[cfe-dev] __PRETTY_FUNCTION__ output loses enum type info for non-enumerated values

Mon Sep 24 12:11:51 PDT 2018

Thanks again Richard for a second more detailed response setting out the
broader view
(I had failed to fully interpret / misinterpreted your first response as
mild pushback
 apologies for that; I should've asked for the clarification)
(also, I shouldn't have argued 'correctness' here; that was disingenuous).

So, in the broader view, the question is:
 > How best to pretty print general non-type template args.

Now, as non-types may be subsumed by LiteralType literals in C++20
we should look ahead to pretty printing of such general literal types
as the broader context for discussion or decisions on changes.

  Non-type template args
  Until C++17:
    - an integral type;
    - an enumeration type;
    - std::nullptr_t; (since C++11)
    - a pointer type (to object or to function);
    - a pointer to member type (to member object or to member function);
    - lvalue reference type (to object or to function);
  For C++20:
    - A type that satisfies LiteralType, has strong structural equality ...

Pretty-print design goals:
  General: minimise special-casing
  Round-trip: the printed value can be plugged back into code
  Low-verbosity: avoid unnecessary info or repetition
  more?

The general literal type can be one of the C++17 built-ins
as above (all scalar types, apart from lvalue reference I think)
or an aggregate or class that satisfies the LiteralType requirements.

So, in general, we will now have to deal with non-scalar types
implying multiple initializers and init-lists.

Question: is there a single 'canonical' init-list for a LiteralType?

This is a place where the proposal to use parens for aggregates will help,
as special-casing initialization syntax, for brace or paren, is awkward:
P0960 Allow initializing aggregates from a parenthesized list of values
http://www.open-std.org/jtc1/sc22/wg21/docs/papers/2018/p0960r1.html
If this proposal is accepted then that would suggest to prefer paren-init.

Literals of the existing types remain awkward non-types -
'function-style' paren-init doesn't work directly for multi-token types
(like 'long long') or for compound types (pointer/ref).
An added decltype can solve that.
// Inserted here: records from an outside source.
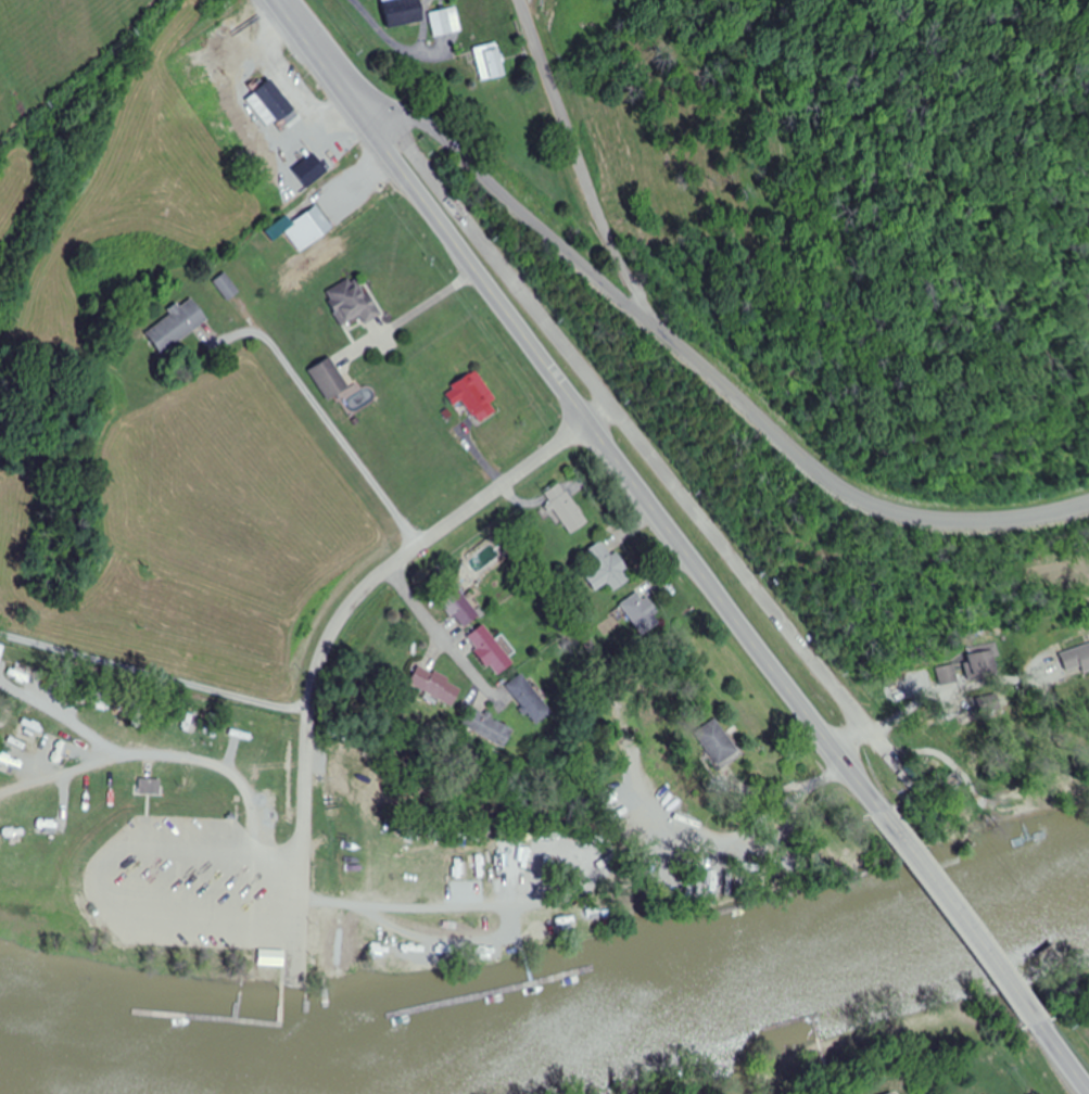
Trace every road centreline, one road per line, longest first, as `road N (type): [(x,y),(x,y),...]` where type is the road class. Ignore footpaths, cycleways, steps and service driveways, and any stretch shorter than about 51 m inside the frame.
road 1 (tertiary): [(1088,504),(1040,518),(982,518),(848,496),(445,143),(425,132),(387,140)]
road 2 (primary): [(882,810),(561,382)]
road 3 (residential): [(656,323),(528,0)]
road 4 (primary): [(561,382),(387,140)]
road 5 (primary): [(1039,1021),(882,810)]
road 6 (primary): [(387,140),(287,0)]

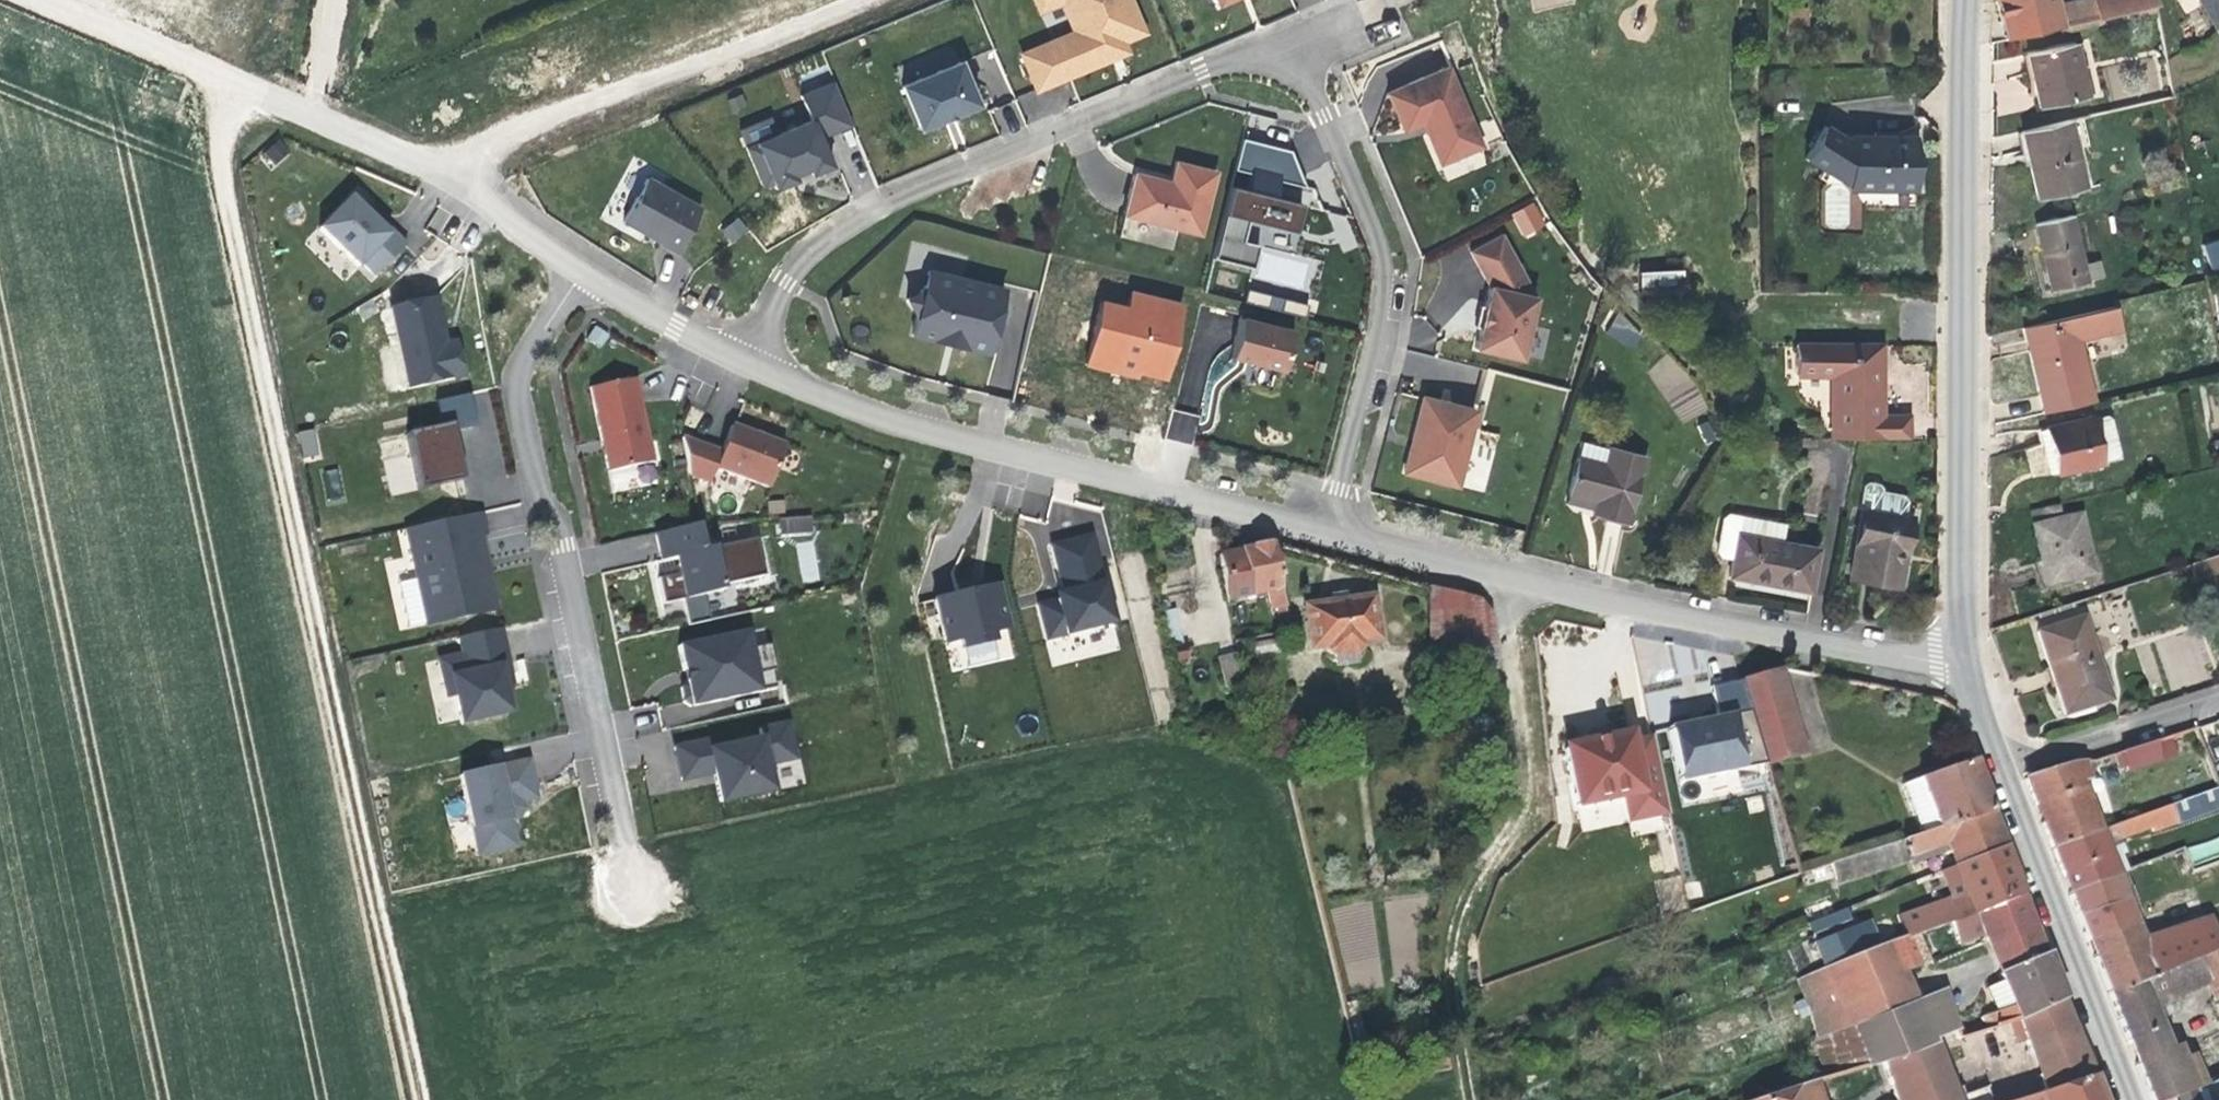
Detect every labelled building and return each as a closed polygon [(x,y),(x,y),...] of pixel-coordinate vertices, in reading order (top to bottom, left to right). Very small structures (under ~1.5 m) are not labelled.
[(1116,0),(1036,0),(1038,4),(1024,11),(1002,20),(1033,95),(1114,59),(1106,42),(1083,52),(1070,20),(1116,0)] [(1036,0),(1021,0),(1019,1),(1024,11),(1038,4),(1036,0)] [(2004,39),(2059,26),(2055,8),(2053,0),(1997,0),(2004,39)] [(2055,8),(2059,26),(2098,17),(2094,0),(2087,0),(2055,8)] [(2098,17),(2130,10),(2128,0),(2094,0),(2098,17)] [(2130,10),(2156,4),(2154,0),(2128,0),(2130,10)] [(2213,29),(2218,25),(2218,0),(2198,0),(2213,29)] [(2073,43),(2028,53),(2040,107),(2086,96),(2073,43)] [(1997,73),(2021,72),(2020,59),(1997,60),(1997,73)] [(958,63),(900,87),(917,131),(976,107),(958,63)] [(1430,132),(1426,134),(1439,165),(1481,147),(1448,69),(1387,95),(1402,132),(1422,124),(1426,122),(1430,132)] [(812,124),(748,145),(764,195),(838,171),(826,137),(853,129),(837,80),(802,92),(812,124)] [(1914,140),(1848,140),(1825,118),(1802,144),(1849,185),(1914,184),(1914,140)] [(2068,120),(2021,131),(2037,200),(2083,188),(2068,120)] [(1422,124),(1426,134),(1430,132),(1426,122),(1422,124)] [(281,139),(259,154),(270,169),(291,153),(281,139)] [(1229,187),(1210,259),(1252,270),(1258,247),(1242,242),(1247,222),(1293,234),(1300,206),(1274,199),(1278,182),(1304,189),(1289,151),(1241,139),(1233,171),(1249,175),(1245,192),(1229,187)] [(1135,175),(1124,218),(1198,237),(1214,174),(1175,164),(1169,189),(1160,187),(1161,182),(1135,175)] [(622,224),(676,255),(700,210),(646,180),(622,224)] [(390,234),(368,212),(352,197),(320,230),(357,268),(362,265),(376,277),(407,245),(393,231),(390,234)] [(1510,215),(1524,239),(1548,225),(1534,201),(1510,215)] [(371,209),(368,212),(390,234),(393,231),(371,209)] [(2070,215),(2035,223),(2050,289),(2085,280),(2081,264),(2070,215)] [(739,217),(721,229),(731,244),(749,232),(739,217)] [(1484,307),(1478,330),(1473,350),(1520,361),(1534,298),(1501,236),(1469,253),(1488,288),(1484,307)] [(2209,239),(2218,265),(2218,236),(2209,239)] [(2081,264),(2085,280),(2102,276),(2098,260),(2081,264)] [(1680,292),(1680,270),(1637,271),(1637,293),(1680,292)] [(961,349),(987,355),(1002,291),(927,273),(922,291),(905,301),(915,318),(911,335),(937,343),(941,331),(963,336),(961,349)] [(1171,387),(1190,304),(1132,291),(1129,306),(1104,300),(1088,367),(1171,387)] [(684,302),(697,309),(700,303),(688,296),(684,302)] [(466,379),(461,353),(448,354),(447,343),(436,299),(391,306),(410,391),(466,379)] [(1472,328),(1478,330),(1484,307),(1477,306),(1472,328)] [(2115,307),(2102,310),(2108,334),(2121,331),(2115,307)] [(2102,310),(2023,330),(2042,413),(2094,401),(2080,341),(2108,334),(2102,310)] [(1606,336),(1634,347),(1643,326),(1614,315),(1606,336)] [(1241,320),(1230,358),(1283,372),(1293,333),(1241,320)] [(448,354),(461,353),(458,342),(447,343),(448,354)] [(1883,416),(1883,344),(1797,344),(1797,375),(1832,375),(1832,437),(1856,437),(1910,438),(1910,416),(1883,416)] [(1684,392),(1693,383),(1664,355),(1644,375),(1687,419),(1699,407),(1684,392)] [(636,379),(591,388),(608,471),(654,462),(636,379)] [(476,426),(469,395),(436,402),(441,428),(407,434),(420,491),(464,480),(452,431),(476,426)] [(1476,413),(1422,399),(1403,474),(1457,487),(1476,413)] [(2086,420),(2096,463),(2109,460),(2114,454),(2106,421),(2099,416),(2086,420)] [(2050,473),(2096,463),(2086,420),(2041,431),(2050,473)] [(731,426),(715,468),(769,488),(785,446),(731,426)] [(316,427),(297,431),(303,460),(321,456),(316,427)] [(1596,499),(1593,514),(1627,523),(1644,455),(1581,439),(1568,492),(1596,499)] [(338,468),(323,470),(327,498),(343,496),(338,468)] [(1862,507),(1849,576),(1898,586),(1911,517),(1903,515),(1905,501),(1900,495),(1881,491),(1882,487),(1879,482),(1868,481),(1862,486),(1858,507),(1862,507)] [(1564,506),(1593,514),(1596,499),(1568,492),(1564,506)] [(2059,519),(2076,515),(2073,500),(2056,504),(2059,519)] [(2056,504),(2027,510),(2043,584),(2089,573),(2076,515),(2059,519),(2056,504)] [(484,533),(481,512),(406,529),(426,624),(494,607),(489,577),(481,570),(479,560),(484,560),(479,534),(484,533)] [(1721,555),(1732,557),(1729,576),(1810,592),(1817,547),(1783,541),(1736,533),(1739,516),(1727,514),(1723,518),(1717,550),(1721,555)] [(778,518),(779,537),(812,535),(811,515),(778,518)] [(1736,533),(1783,541),(1785,525),(1739,516),(1736,533)] [(769,574),(760,535),(711,546),(705,520),(654,531),(661,559),(677,555),(692,620),(712,616),(706,588),(769,574)] [(1095,527),(1050,539),(1063,588),(1058,589),(1060,597),(1037,603),(1047,642),(1120,623),(1095,527)] [(802,583),(819,580),(814,542),(797,544),(802,583)] [(1272,543),(1220,551),(1229,600),(1267,593),(1270,610),(1277,609),(1282,634),(1289,632),(1272,543)] [(2212,558),(2190,565),(2195,581),(2217,574),(2212,558)] [(665,578),(666,601),(684,601),(683,577),(665,578)] [(1468,667),(1493,663),(1488,616),(1475,601),(1429,588),(1431,639),(1465,637),(1468,667)] [(1006,630),(996,591),(934,601),(944,644),(960,640),(962,649),(992,642),(990,633),(1006,630)] [(1337,657),(1356,654),(1362,647),(1362,642),(1378,640),(1373,596),(1299,605),(1299,607),(1295,607),(1296,621),(1301,620),(1301,622),(1308,621),(1311,649),(1327,647),(1327,649),(1337,657)] [(2037,633),(2063,714),(2108,700),(2082,619),(2037,633)] [(508,664),(501,628),(460,637),(462,655),(438,658),(443,679),(452,678),(455,696),(461,723),(510,712),(504,684),(500,665),(508,664)] [(749,647),(746,631),(678,647),(683,671),(688,670),(690,680),(685,681),(680,687),(683,701),(690,705),(758,691),(755,674),(749,647)] [(774,670),(768,643),(749,647),(755,674),(774,670)] [(1237,650),(1218,654),(1224,684),(1243,680),(1237,650)] [(1357,663),(1356,654),(1337,657),(1337,666),(1357,663)] [(511,683),(508,664),(500,665),(504,684),(511,683)] [(1751,721),(1792,709),(1780,671),(1740,683),(1751,721)] [(452,678),(443,679),(446,698),(455,696),(452,678)] [(1765,764),(1751,721),(1740,683),(1739,681),(1710,687),(1716,715),(1668,725),(1679,782),(1765,764)] [(1751,721),(1765,764),(1805,753),(1792,709),(1751,721)] [(709,739),(675,746),(681,780),(715,772),(721,801),(773,790),(769,764),(796,759),(787,721),(760,726),(762,736),(710,748),(709,739)] [(1605,739),(1603,731),(1584,735),(1585,743),(1605,739)] [(1668,813),(1652,737),(1629,742),(1628,736),(1609,740),(1608,738),(1605,739),(1585,743),(1582,744),(1582,746),(1563,750),(1579,825),(1580,832),(1594,829),(1629,821),(1624,797),(1640,794),(1645,818),(1668,813)] [(2152,741),(2120,752),(2128,775),(2159,764),(2152,741)] [(2110,755),(2096,759),(2098,767),(2112,763),(2110,755)] [(529,759),(460,774),(479,855),(516,847),(511,819),(518,818),(524,810),(522,799),(536,796),(529,759)] [(1937,829),(1992,811),(1982,786),(1972,760),(1918,780),(1937,829)] [(2083,763),(2071,763),(2080,783),(2094,778),(2088,762),(2083,763)] [(2080,783),(2071,763),(2026,776),(2024,780),(2037,815),(2050,849),(2099,831),(2080,783)] [(1919,835),(1937,829),(1918,780),(1901,787),(1919,835)] [(2171,805),(2178,824),(2218,809),(2218,793),(2217,788),(2171,805)] [(2099,831),(2050,849),(2063,881),(2067,893),(2114,875),(2123,871),(2118,856),(2121,854),(2115,839),(2150,827),(2152,832),(2178,824),(2171,805),(2099,831)] [(1946,843),(1948,850),(1954,866),(2005,847),(1999,831),(1996,824),(1992,811),(1937,829),(1919,835),(1801,874),(1805,888),(1832,879),(1833,881),(1908,856),(1946,843)] [(2188,845),(2192,862),(2218,856),(2218,838),(2188,845)] [(1910,864),(1948,850),(1946,843),(1908,856),(1910,864)] [(1903,940),(1914,935),(1947,923),(1977,912),(2023,895),(2017,879),(2005,847),(1954,866),(1939,872),(1949,901),(1896,919),(1903,940)] [(2123,871),(2114,875),(2131,921),(2140,918),(2123,871)] [(2114,875),(2067,893),(2072,904),(2076,916),(2085,940),(2087,939),(2088,940),(2132,924),(2131,923),(2131,921),(2114,875)] [(1980,1013),(1984,1025),(2001,1019),(2062,997),(2054,977),(2045,953),(2036,928),(2033,920),(2023,895),(1977,912),(1947,923),(1956,942),(1981,930),(1985,937),(2003,984),(2010,1002),(2002,1005),(1980,1013)] [(1805,911),(1809,923),(1835,913),(1830,901),(1805,911)] [(2088,940),(2093,954),(2098,967),(2108,994),(2150,976),(2214,949),(2218,947),(2218,944),(2210,919),(2176,930),(2175,928),(2137,940),(2132,924),(2088,940)] [(1857,928),(1866,954),(1879,949),(1869,923),(1857,928)] [(1815,943),(1824,969),(1866,954),(1857,928),(1815,943)] [(1811,1014),(1823,1078),(1879,1061),(1927,1043),(1925,1036),(1954,1026),(1940,988),(1910,998),(1900,971),(1914,966),(1913,961),(1917,959),(1920,950),(1914,935),(1903,940),(1879,949),(1866,954),(1824,969),(1796,979),(1811,1014)] [(2108,994),(2128,1043),(2131,1053),(2134,1061),(2150,1099),(2168,1099),(2195,1089),(2188,1070),(2179,1048),(2168,1048),(2161,1028),(2153,1008),(2159,1006),(2157,1000),(2167,995),(2169,999),(2200,984),(2209,1002),(2218,997),(2218,947),(2214,949),(2150,976),(2108,994)] [(1995,987),(2002,1005),(2010,1002),(2003,984),(1995,987)] [(2042,1093),(2093,1076),(2071,1021),(2062,997),(2001,1019),(2008,1039),(2022,1035),(2042,1093)] [(1893,1099),(1948,1099),(1927,1043),(1879,1061),(1887,1084),(1893,1099)] [(1818,1099),(1838,1099),(1887,1084),(1879,1061),(1823,1078),(1812,1081),(1818,1099)] [(2197,1066),(2188,1070),(2195,1089),(2205,1084),(2197,1066)] [(2093,1076),(2042,1093),(2020,1099),(2102,1099),(2093,1076)] [(1812,1081),(1754,1099),(1818,1099),(1812,1081)] [(2195,1089),(2168,1099),(2199,1099),(2195,1089)] [(1986,1090),(1957,1099),(1989,1099),(1986,1090)]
Sticking with C-style cast is simpler.

Here's a suggestion (assuming P0960 for non-scalars):

  Scalar:
    Known type T; print as 'value'
    Deduced type; print as '(T)value'
  Non-scalar:
    Known type T; print as '(init...)'
    Deduced type; print as 'T(init...)'

'Known type' means non-deduced or T implicit in value
(for values of scalar type like enumerator or pointer-to-member).
(lvalue reference remains a special case).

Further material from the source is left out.